ECLI:NL:RVS:2020:1688

Raad van State

Datum uitspraak
22 juli 2020
Publicatiedatum
16 juli 2020
Zaaknummer
202003525/1/V3
Instantie
Raad van State
Type
Uitspraak
Procedures
  • Hoger beroep
Rechters
Vindplaatsen
  • Rechtspraak.nl
AI samenvatting door LexboostAutomatisch gegenereerd

Hoger beroep tegen de inbewaringstelling van een vreemdeling en proceskostenvergoeding

In deze zaak gaat het om het hoger beroep van een vreemdeling die in vreemdelingenbewaring is gesteld op 4 juni 2020. De vreemdeling heeft tegen de uitspraak van de rechtbank Den Haag, zittingsplaats 's-Hertogenbosch, van 17 juni 2020, beroep ingesteld. De rechtbank had het beroep ongegrond verklaard en het verzoek om schadevergoeding afgewezen. De vreemdeling, vertegenwoordigd door mr. S.T.V. Le, heeft hoger beroep ingesteld. De Raad van State heeft in zijn uitspraak van 22 juli 2020 geoordeeld dat de rechtbank onvoldoende rekening heeft gehouden met de verdedigingsbelangen van de vreemdeling. De Raad van State heeft de uitspraak van de rechtbank vernietigd voor zover het de proceskostenvergoeding betreft. De staatssecretaris van Justitie en Veiligheid is veroordeeld tot vergoeding van de proceskosten van de vreemdeling, die in totaal € 1.575,00 bedragen. De Raad bevestigt de uitspraak van de rechtbank voor het overige. Deze uitspraak is gedaan met toepassing van artikel 8:54, eerste lid, van de Algemene wet bestuursrecht.
════════
=== Opdrachten ===
- A) Kloppen deze uitspraken met de tekst over de vreemdelingenbewaring? (i) De rechtbank verklaarde het beroep gegrond. (ii) De proceskosten van de vreemdeling bedragen in totaal € 1.575,00. (iii) De vreemdeling werd op 17 juni 2020 in bewaring gesteld. Antwoord per uitspraak met ja of nee en citeer letterlijk de woorden uit de tekst die de doorslag geven.
- B) Door wie werd de vreemdeling volgens de tekst over de vreemdelingenbewaring vertegenwoordigd?
- C) Zet de tekst over de vreemdelingenbewaring voort, te beginnen na de laatste zin.
De vermeldingen hierna komen uit een andere bron.

=== Gegevensrijen ===
════════
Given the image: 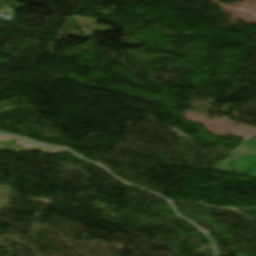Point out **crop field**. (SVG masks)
Returning <instances> with one entry per match:
<instances>
[{"instance_id": "crop-field-1", "label": "crop field", "mask_w": 256, "mask_h": 256, "mask_svg": "<svg viewBox=\"0 0 256 256\" xmlns=\"http://www.w3.org/2000/svg\"><path fill=\"white\" fill-rule=\"evenodd\" d=\"M245 147L256 149V144L247 142ZM255 163H256V157L250 159L249 157L244 156L241 159H239L238 161H236L235 164L233 165V167L236 170H240V171L246 172Z\"/></svg>"}, {"instance_id": "crop-field-2", "label": "crop field", "mask_w": 256, "mask_h": 256, "mask_svg": "<svg viewBox=\"0 0 256 256\" xmlns=\"http://www.w3.org/2000/svg\"><path fill=\"white\" fill-rule=\"evenodd\" d=\"M252 141H256V137H255V139L252 140ZM248 174L256 175V166H255L252 170H250V171L248 172Z\"/></svg>"}, {"instance_id": "crop-field-3", "label": "crop field", "mask_w": 256, "mask_h": 256, "mask_svg": "<svg viewBox=\"0 0 256 256\" xmlns=\"http://www.w3.org/2000/svg\"><path fill=\"white\" fill-rule=\"evenodd\" d=\"M237 256H242V255H240V254H237Z\"/></svg>"}]
</instances>
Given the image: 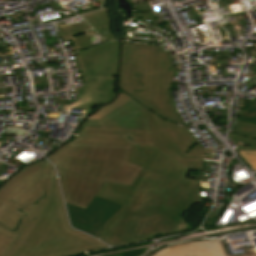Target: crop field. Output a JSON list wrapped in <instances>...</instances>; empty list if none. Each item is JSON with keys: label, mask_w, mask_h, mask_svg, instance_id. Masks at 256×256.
<instances>
[{"label": "crop field", "mask_w": 256, "mask_h": 256, "mask_svg": "<svg viewBox=\"0 0 256 256\" xmlns=\"http://www.w3.org/2000/svg\"><path fill=\"white\" fill-rule=\"evenodd\" d=\"M236 120L256 124V100L254 101L252 107L248 111L244 112L241 118H236Z\"/></svg>", "instance_id": "11"}, {"label": "crop field", "mask_w": 256, "mask_h": 256, "mask_svg": "<svg viewBox=\"0 0 256 256\" xmlns=\"http://www.w3.org/2000/svg\"><path fill=\"white\" fill-rule=\"evenodd\" d=\"M240 153L252 169H256V151H241Z\"/></svg>", "instance_id": "12"}, {"label": "crop field", "mask_w": 256, "mask_h": 256, "mask_svg": "<svg viewBox=\"0 0 256 256\" xmlns=\"http://www.w3.org/2000/svg\"><path fill=\"white\" fill-rule=\"evenodd\" d=\"M6 132L23 136L26 134L27 130L18 129L17 127H6Z\"/></svg>", "instance_id": "13"}, {"label": "crop field", "mask_w": 256, "mask_h": 256, "mask_svg": "<svg viewBox=\"0 0 256 256\" xmlns=\"http://www.w3.org/2000/svg\"><path fill=\"white\" fill-rule=\"evenodd\" d=\"M72 227L98 237L104 223L121 207L95 196L85 210L66 204Z\"/></svg>", "instance_id": "7"}, {"label": "crop field", "mask_w": 256, "mask_h": 256, "mask_svg": "<svg viewBox=\"0 0 256 256\" xmlns=\"http://www.w3.org/2000/svg\"><path fill=\"white\" fill-rule=\"evenodd\" d=\"M236 121V120H234ZM231 141L245 142L251 147H236V151L240 150H256V125L237 121L235 130L231 131Z\"/></svg>", "instance_id": "9"}, {"label": "crop field", "mask_w": 256, "mask_h": 256, "mask_svg": "<svg viewBox=\"0 0 256 256\" xmlns=\"http://www.w3.org/2000/svg\"><path fill=\"white\" fill-rule=\"evenodd\" d=\"M172 76L171 58L162 47L122 43L119 89L158 116L182 123L167 90Z\"/></svg>", "instance_id": "4"}, {"label": "crop field", "mask_w": 256, "mask_h": 256, "mask_svg": "<svg viewBox=\"0 0 256 256\" xmlns=\"http://www.w3.org/2000/svg\"><path fill=\"white\" fill-rule=\"evenodd\" d=\"M154 146L188 169L201 171L204 151L187 129L177 128L147 109Z\"/></svg>", "instance_id": "6"}, {"label": "crop field", "mask_w": 256, "mask_h": 256, "mask_svg": "<svg viewBox=\"0 0 256 256\" xmlns=\"http://www.w3.org/2000/svg\"><path fill=\"white\" fill-rule=\"evenodd\" d=\"M76 61L85 85L77 93L79 100L72 101V105H63L61 110H85L88 115L114 96L118 42H108L100 47H94L77 55Z\"/></svg>", "instance_id": "5"}, {"label": "crop field", "mask_w": 256, "mask_h": 256, "mask_svg": "<svg viewBox=\"0 0 256 256\" xmlns=\"http://www.w3.org/2000/svg\"><path fill=\"white\" fill-rule=\"evenodd\" d=\"M46 162L25 167L0 188V256H67L106 248L68 227L53 167Z\"/></svg>", "instance_id": "3"}, {"label": "crop field", "mask_w": 256, "mask_h": 256, "mask_svg": "<svg viewBox=\"0 0 256 256\" xmlns=\"http://www.w3.org/2000/svg\"><path fill=\"white\" fill-rule=\"evenodd\" d=\"M256 70V69H255Z\"/></svg>", "instance_id": "14"}, {"label": "crop field", "mask_w": 256, "mask_h": 256, "mask_svg": "<svg viewBox=\"0 0 256 256\" xmlns=\"http://www.w3.org/2000/svg\"><path fill=\"white\" fill-rule=\"evenodd\" d=\"M129 162L143 168L131 187L104 182L97 196L123 205L105 224L98 239L111 246L147 240L154 235L187 231L181 217L201 203L198 181L154 146H132Z\"/></svg>", "instance_id": "2"}, {"label": "crop field", "mask_w": 256, "mask_h": 256, "mask_svg": "<svg viewBox=\"0 0 256 256\" xmlns=\"http://www.w3.org/2000/svg\"><path fill=\"white\" fill-rule=\"evenodd\" d=\"M152 256H228V254L223 240L200 239L161 248ZM234 256H256V254Z\"/></svg>", "instance_id": "8"}, {"label": "crop field", "mask_w": 256, "mask_h": 256, "mask_svg": "<svg viewBox=\"0 0 256 256\" xmlns=\"http://www.w3.org/2000/svg\"><path fill=\"white\" fill-rule=\"evenodd\" d=\"M131 145H153L146 107L119 90L112 104L48 157L56 165L65 202L85 209L104 181L131 186L142 170L127 162Z\"/></svg>", "instance_id": "1"}, {"label": "crop field", "mask_w": 256, "mask_h": 256, "mask_svg": "<svg viewBox=\"0 0 256 256\" xmlns=\"http://www.w3.org/2000/svg\"><path fill=\"white\" fill-rule=\"evenodd\" d=\"M88 29H91V27L88 25V23L83 22V23H79V24H75V25L60 28L59 29L60 32L58 33V35H59V37L62 38L63 42L69 41V40H76V39H79V38L86 37L88 35L73 39L71 34L83 32V31H86Z\"/></svg>", "instance_id": "10"}]
</instances>
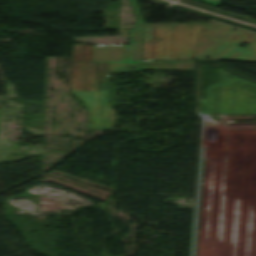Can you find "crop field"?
I'll return each mask as SVG.
<instances>
[{
  "instance_id": "1",
  "label": "crop field",
  "mask_w": 256,
  "mask_h": 256,
  "mask_svg": "<svg viewBox=\"0 0 256 256\" xmlns=\"http://www.w3.org/2000/svg\"><path fill=\"white\" fill-rule=\"evenodd\" d=\"M209 25L145 24L143 58L192 59Z\"/></svg>"
},
{
  "instance_id": "5",
  "label": "crop field",
  "mask_w": 256,
  "mask_h": 256,
  "mask_svg": "<svg viewBox=\"0 0 256 256\" xmlns=\"http://www.w3.org/2000/svg\"><path fill=\"white\" fill-rule=\"evenodd\" d=\"M79 98L93 107L95 129H113L108 91H80Z\"/></svg>"
},
{
  "instance_id": "7",
  "label": "crop field",
  "mask_w": 256,
  "mask_h": 256,
  "mask_svg": "<svg viewBox=\"0 0 256 256\" xmlns=\"http://www.w3.org/2000/svg\"><path fill=\"white\" fill-rule=\"evenodd\" d=\"M197 1H201V2L211 4V5L219 6L220 0H197Z\"/></svg>"
},
{
  "instance_id": "2",
  "label": "crop field",
  "mask_w": 256,
  "mask_h": 256,
  "mask_svg": "<svg viewBox=\"0 0 256 256\" xmlns=\"http://www.w3.org/2000/svg\"><path fill=\"white\" fill-rule=\"evenodd\" d=\"M242 42L248 47H238ZM256 61V34L212 21L193 59Z\"/></svg>"
},
{
  "instance_id": "3",
  "label": "crop field",
  "mask_w": 256,
  "mask_h": 256,
  "mask_svg": "<svg viewBox=\"0 0 256 256\" xmlns=\"http://www.w3.org/2000/svg\"><path fill=\"white\" fill-rule=\"evenodd\" d=\"M138 23L130 30L129 45H95L92 61H110L109 72L140 71L143 23L135 0H130Z\"/></svg>"
},
{
  "instance_id": "4",
  "label": "crop field",
  "mask_w": 256,
  "mask_h": 256,
  "mask_svg": "<svg viewBox=\"0 0 256 256\" xmlns=\"http://www.w3.org/2000/svg\"><path fill=\"white\" fill-rule=\"evenodd\" d=\"M92 46L73 47L70 91L77 98L79 90H108V63L91 61Z\"/></svg>"
},
{
  "instance_id": "6",
  "label": "crop field",
  "mask_w": 256,
  "mask_h": 256,
  "mask_svg": "<svg viewBox=\"0 0 256 256\" xmlns=\"http://www.w3.org/2000/svg\"><path fill=\"white\" fill-rule=\"evenodd\" d=\"M88 109H89V119H90V128H94V124H93V114H92V108L91 106L85 104Z\"/></svg>"
}]
</instances>
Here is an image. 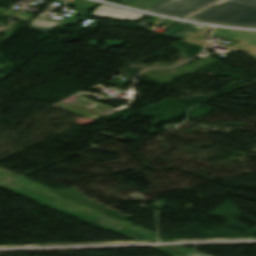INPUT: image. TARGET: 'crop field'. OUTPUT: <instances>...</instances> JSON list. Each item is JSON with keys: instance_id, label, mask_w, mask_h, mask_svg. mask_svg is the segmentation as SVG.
I'll use <instances>...</instances> for the list:
<instances>
[{"instance_id": "7", "label": "crop field", "mask_w": 256, "mask_h": 256, "mask_svg": "<svg viewBox=\"0 0 256 256\" xmlns=\"http://www.w3.org/2000/svg\"><path fill=\"white\" fill-rule=\"evenodd\" d=\"M66 4L74 6L76 8L85 9V10L91 9L96 5H98V3H94L86 0H73V2L67 1Z\"/></svg>"}, {"instance_id": "10", "label": "crop field", "mask_w": 256, "mask_h": 256, "mask_svg": "<svg viewBox=\"0 0 256 256\" xmlns=\"http://www.w3.org/2000/svg\"><path fill=\"white\" fill-rule=\"evenodd\" d=\"M191 256H207V255H204V254H202V253H197V254H193V255H191Z\"/></svg>"}, {"instance_id": "8", "label": "crop field", "mask_w": 256, "mask_h": 256, "mask_svg": "<svg viewBox=\"0 0 256 256\" xmlns=\"http://www.w3.org/2000/svg\"><path fill=\"white\" fill-rule=\"evenodd\" d=\"M123 1L146 9L149 6L153 5L154 3L158 2L159 0H123Z\"/></svg>"}, {"instance_id": "6", "label": "crop field", "mask_w": 256, "mask_h": 256, "mask_svg": "<svg viewBox=\"0 0 256 256\" xmlns=\"http://www.w3.org/2000/svg\"><path fill=\"white\" fill-rule=\"evenodd\" d=\"M211 27H207L199 32L194 33L192 36L183 40V42L204 46L207 36L209 34Z\"/></svg>"}, {"instance_id": "3", "label": "crop field", "mask_w": 256, "mask_h": 256, "mask_svg": "<svg viewBox=\"0 0 256 256\" xmlns=\"http://www.w3.org/2000/svg\"><path fill=\"white\" fill-rule=\"evenodd\" d=\"M213 36H223L241 41V43L231 49L239 51L245 50L247 53L256 58V32L234 31L215 28Z\"/></svg>"}, {"instance_id": "5", "label": "crop field", "mask_w": 256, "mask_h": 256, "mask_svg": "<svg viewBox=\"0 0 256 256\" xmlns=\"http://www.w3.org/2000/svg\"><path fill=\"white\" fill-rule=\"evenodd\" d=\"M205 26H200V25H188L183 22L177 24L173 28H171L169 31H167L164 36H169V37H175L182 39L184 37L189 36L190 34L204 28Z\"/></svg>"}, {"instance_id": "4", "label": "crop field", "mask_w": 256, "mask_h": 256, "mask_svg": "<svg viewBox=\"0 0 256 256\" xmlns=\"http://www.w3.org/2000/svg\"><path fill=\"white\" fill-rule=\"evenodd\" d=\"M92 16L120 19V20L130 19V20L137 21L140 18L144 17L145 14L102 5L94 11Z\"/></svg>"}, {"instance_id": "9", "label": "crop field", "mask_w": 256, "mask_h": 256, "mask_svg": "<svg viewBox=\"0 0 256 256\" xmlns=\"http://www.w3.org/2000/svg\"><path fill=\"white\" fill-rule=\"evenodd\" d=\"M84 12H85V11L80 10L77 15H79V14H81V13H84ZM77 15L74 16V17L68 18V19H63L64 21L62 22V25H68V24H70V23H73L74 20H75V18L77 17Z\"/></svg>"}, {"instance_id": "2", "label": "crop field", "mask_w": 256, "mask_h": 256, "mask_svg": "<svg viewBox=\"0 0 256 256\" xmlns=\"http://www.w3.org/2000/svg\"><path fill=\"white\" fill-rule=\"evenodd\" d=\"M214 1L216 0H161L147 10L184 18Z\"/></svg>"}, {"instance_id": "1", "label": "crop field", "mask_w": 256, "mask_h": 256, "mask_svg": "<svg viewBox=\"0 0 256 256\" xmlns=\"http://www.w3.org/2000/svg\"><path fill=\"white\" fill-rule=\"evenodd\" d=\"M188 19L256 28V0H221Z\"/></svg>"}]
</instances>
════════
=== Antwoorden ===
- A)
(i) Nee: "De rechtbank had het beroep ongegrond verklaard"
(ii) Ja: "die in totaal € 1.575,00 bedragen"
(iii) Nee: "die in vreemdelingenbewaring is gesteld op 4 juni 2020"

- B) Door mr. S.T.V. Le.

- C)
Uitspraak

202003525/1/V3.
Datum uitspraak: 22 juli 2020
AFDELING
BESTUURSRECHTSPRAAK
Uitspraak met toepassing van artikel 8:54, eerste lid, van de Algemene wet bestuursrecht op het hoger beroep van:
[de vreemdeling],
appellant,
tegen de uitspraak van de rechtbank Den Haag, zittingsplaats 's-Hertogenbosch, van 17 juni 2020 in zaak nr. NL20.12076 in het geding tussen:
de vreemdeling
en
de staatssecretaris van Justitie en Veiligheid.
Procesverloop
Bij besluit van 4 juni 2020 is de vreemdeling in vreemdelingenbewaring gesteld.
Bij uitspraak van 17 juni 2020 heeft de rechtbank het daartegen door de vreemdeling ingestelde beroep ongegrond verklaard en het verzoek om schadevergoeding afgewezen.
Tegen deze uitspraak heeft de vreemdeling, vertegenwoordigd door mr. S.T.V. Le, advocaat te Rotterdam, hoger beroep ingesteld.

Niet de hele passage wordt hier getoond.